Text section below:

Those shifted-subscript macros are fairly simple, but there is more complexity in the creation macros such as VECTOR1
and DATA_ARRAYO
, which allow efficient declaration of offset variables (either coming in from R, or declared from new in your TMB code). Those declaration macros have to create the alias macros, but also have to set up some helper variables in TMB (mostly passed in automatically from R) to store the index-offsets and relevant information about character indexing.
There is also a modified REPORT()
macro that invisibly reports some extra helper variables, and a modified version of $report
in the result of MakeADFun
. The latter can stitch together the raw TMB::report
output to make nice R-side variables with the correct offsets, names, and/or dimnames.
TMB::MakeADFun
inspects its data=
and parameters=
arguments a bit more carefully, to set up those extra helper variables. It also has a ranges=
parameter, where you can define named ranges (integer or character) than can be referred to your TMBO code: for example,
ranges= list( Samp_years= c( 1987, 2003), list( SEXES=c( 'Female', 'Male")) )
(For convenience, it's usually better to use TMBO_ranges
(qv) rather than list
, but the idea is the same.) Again, any ranges=
result in extra variables passed invisibly via an augmented data
argument to TMB::MakeADFun
, and referenced in the augmented C++ code. The report
function from TMB::MakeADFun
is also tweaked so that it automatically calls a modified cleverer version, described next.
WHAT.IS.TMB?

End of Text section.
Recorded data below:

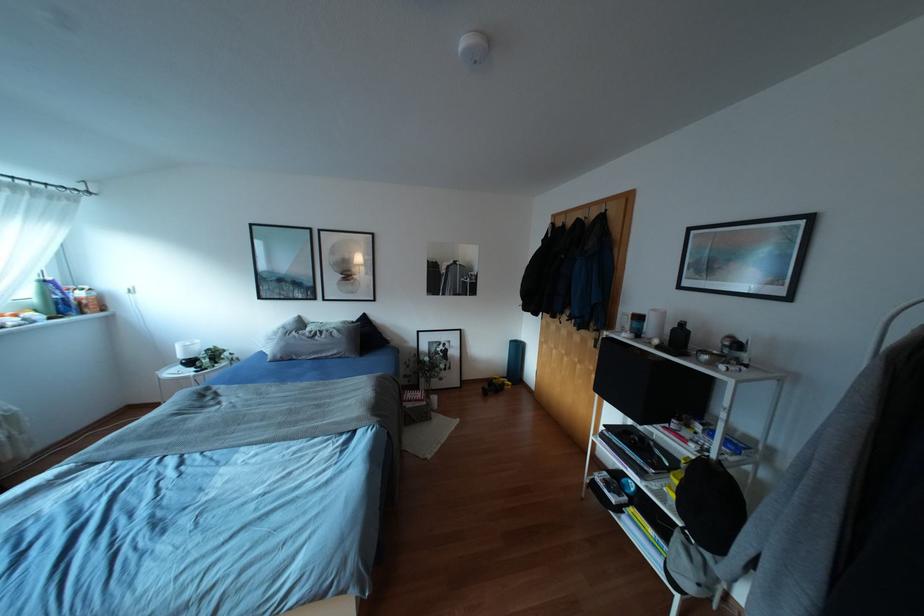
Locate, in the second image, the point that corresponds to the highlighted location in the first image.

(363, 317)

End of Recorded data.

• **Problem requirements**
Set down the stretch of the TMB macros text from "Those shifted-subscript macros" through "about character indexing.", word for word.

• **Response**
Those shifted-subscript macros are fairly simple, but there is more complexity in the creation macros such as VECTOR1
and DATA_ARRAYO
, which allow efficient declaration of offset variables (either coming in from R, or declared from new in your TMB code). Those declaration macros have to create the alias macros, but also have to set up some helper variables in TMB (mostly passed in automatically from R) to store the index-offsets and relevant information about character indexing.